Осенью 1835 года Пушкин в последний раз приехал в Михайловское и писал оттуда жене: «В Михайловском нашел я все по старому, кроме того, что нет уж в нем няни моей и что около знакомых старых сосен поднялась, во время моего отсутствия, молодая сосновая семья, на которую досадно мне смотреть, как иногда досадно мне видеть молодых кавалергардов на балах, на которых уже не пляшу. Но делать нечего; все кругом меня говорит, что я старею, иногда даже чистым русским языком. Наприм<ер>, вчера мне встретилась знакомая баба, которой не мог я не сказать, что она переменилась. А она мне: да и ты, мой кормилец, состарился да и подурнел. Хотя могу я сказать вместе с покойной няней моей: хорош никогда не был, а молод был».

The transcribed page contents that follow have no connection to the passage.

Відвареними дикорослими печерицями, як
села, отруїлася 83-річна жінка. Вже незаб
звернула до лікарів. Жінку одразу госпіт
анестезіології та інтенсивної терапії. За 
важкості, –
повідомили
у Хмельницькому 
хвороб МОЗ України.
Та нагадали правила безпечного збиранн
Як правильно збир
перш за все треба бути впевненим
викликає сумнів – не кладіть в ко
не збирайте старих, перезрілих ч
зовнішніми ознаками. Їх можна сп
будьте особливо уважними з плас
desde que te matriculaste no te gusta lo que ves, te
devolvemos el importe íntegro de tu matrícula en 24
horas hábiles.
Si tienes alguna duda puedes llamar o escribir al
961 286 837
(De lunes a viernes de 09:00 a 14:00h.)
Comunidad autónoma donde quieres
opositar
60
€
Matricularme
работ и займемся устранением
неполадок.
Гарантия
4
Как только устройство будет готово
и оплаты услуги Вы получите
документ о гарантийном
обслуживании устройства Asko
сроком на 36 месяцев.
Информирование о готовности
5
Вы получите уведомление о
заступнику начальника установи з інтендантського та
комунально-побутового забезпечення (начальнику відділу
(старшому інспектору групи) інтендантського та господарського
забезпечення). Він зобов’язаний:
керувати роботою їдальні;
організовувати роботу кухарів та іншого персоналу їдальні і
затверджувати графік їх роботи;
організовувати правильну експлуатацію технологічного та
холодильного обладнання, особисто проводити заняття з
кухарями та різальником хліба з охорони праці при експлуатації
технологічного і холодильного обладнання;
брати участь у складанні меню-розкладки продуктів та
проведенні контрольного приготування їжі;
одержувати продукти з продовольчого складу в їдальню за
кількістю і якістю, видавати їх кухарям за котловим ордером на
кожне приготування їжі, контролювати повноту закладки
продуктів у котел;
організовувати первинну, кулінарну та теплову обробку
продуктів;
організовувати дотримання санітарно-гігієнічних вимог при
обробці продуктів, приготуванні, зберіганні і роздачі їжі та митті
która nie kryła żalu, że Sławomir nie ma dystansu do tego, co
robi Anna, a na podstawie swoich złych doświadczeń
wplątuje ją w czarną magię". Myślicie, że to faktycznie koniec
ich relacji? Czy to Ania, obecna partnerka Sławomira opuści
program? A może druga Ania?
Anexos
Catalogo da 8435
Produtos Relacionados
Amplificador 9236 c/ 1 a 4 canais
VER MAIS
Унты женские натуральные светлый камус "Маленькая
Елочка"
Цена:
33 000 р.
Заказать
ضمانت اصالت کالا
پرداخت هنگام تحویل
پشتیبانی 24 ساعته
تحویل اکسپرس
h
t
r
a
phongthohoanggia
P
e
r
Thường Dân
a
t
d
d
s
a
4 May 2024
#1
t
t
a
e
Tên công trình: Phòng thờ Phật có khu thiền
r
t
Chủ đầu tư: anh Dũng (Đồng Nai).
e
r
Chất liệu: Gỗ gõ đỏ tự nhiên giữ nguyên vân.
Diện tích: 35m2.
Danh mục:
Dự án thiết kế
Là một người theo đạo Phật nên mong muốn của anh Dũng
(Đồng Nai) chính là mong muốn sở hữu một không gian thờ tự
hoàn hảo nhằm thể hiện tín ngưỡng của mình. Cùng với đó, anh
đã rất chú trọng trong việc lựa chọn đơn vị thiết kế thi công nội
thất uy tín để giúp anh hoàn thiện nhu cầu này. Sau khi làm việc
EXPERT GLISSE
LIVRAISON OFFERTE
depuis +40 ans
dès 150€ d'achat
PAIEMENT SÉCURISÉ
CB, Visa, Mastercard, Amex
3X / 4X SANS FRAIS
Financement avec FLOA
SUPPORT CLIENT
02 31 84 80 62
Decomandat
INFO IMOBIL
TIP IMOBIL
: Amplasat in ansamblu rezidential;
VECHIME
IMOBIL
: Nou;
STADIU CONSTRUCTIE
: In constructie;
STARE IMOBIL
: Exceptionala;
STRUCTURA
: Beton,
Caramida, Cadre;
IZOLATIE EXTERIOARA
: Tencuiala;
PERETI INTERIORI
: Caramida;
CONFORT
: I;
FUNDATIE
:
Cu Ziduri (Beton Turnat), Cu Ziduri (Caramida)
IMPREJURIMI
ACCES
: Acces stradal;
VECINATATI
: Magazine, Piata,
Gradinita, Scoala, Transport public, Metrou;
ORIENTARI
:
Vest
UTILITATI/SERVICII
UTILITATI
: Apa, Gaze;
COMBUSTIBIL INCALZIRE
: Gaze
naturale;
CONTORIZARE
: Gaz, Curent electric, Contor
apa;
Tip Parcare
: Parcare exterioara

Прошло сто лет со дня смерти великого питомца Арины Родионовны,[47] и полностью оправдалась уверенность поэта Языкова, сказавшего над могилой няни поэта:

Ты не умрешь в воспоминаньях /…/

И в поучительных преданьях

Про жизнь поэтов наших дней.


Арина Родионовна жива в нашей благодарной памяти и будет жить, доколе будет жить память о ее великом питомце Пушкине.

37

Анненков П. В. Материалы для биографии А. С. Пушкина. 1855. (Сноска С. Н. Дурылина). (Цитаты сверены по изданию: Анненков П. В. Материалы для биографии А. С. Пушкина. М., «Современник», 1984.)

38

Смирнов Н. М. Из памятных заметок. / Русский Архив. 1882. Кн.1 (2). С. 230. (Прим. С. Н. Дурылина).

39

Тимофеев К. Я. Могила Пушкина и село Михайловское. Журнал Министерства Народного Просвещения. 1859. Т. 103, отд. II, С. 144–150. (Прим. С. Н. Дурылина).

40

Адресатом этого письма, сохранившегося в черновом наброске, предположительно считают Д. М. Кнежевича. Анненков опубликовал его как «Письмо к г. К.», и лишь начальные буквы имени и отчества позволили предположительно установить адресата.

41

Ал. Вульф. – (Прим. С. Н. Дурылина).

42

Лорер Николай Иванович (1797 или 1798–1873) – дворянин, участник Отечественной войны 1812 года и заграничных походов. Автор мемуаров. Декабрист, член Северного и Южного обществ. После восстания 1825 года заключен в Петропавловскую крепость, приговорен к 12 годам каторги в Сибири.

43

М. И. Семевский. Прогулка в Тригорское. СПб. Ведомости. 1866, № 163. (Прим. С. Н. Дурылина).

44

Пушкин к П. А. Вяземскому, 9 ноября 1826 года из Михайловского.

45

К сожалению, мы не нашли источник, по которому можно было бы считать текст этого письма.

46

В книге П. В. Анненкова «Материалы для биографии А. С. Пушкина» (1855. С. 4) не указан год письма, а только число и месяц. Незавершенное стихотворение Пушкина «Няне» пушкинисты датируют 1926 годом. Если так, то оно не может быть ответом на письмо няни от 1927 года, хотя Анненков считает его ответом на это письмо.

47

Предположительно, С. Н. Дурылин готовил этот материал для выступления на вечере памяти Пушкина в 1937 году.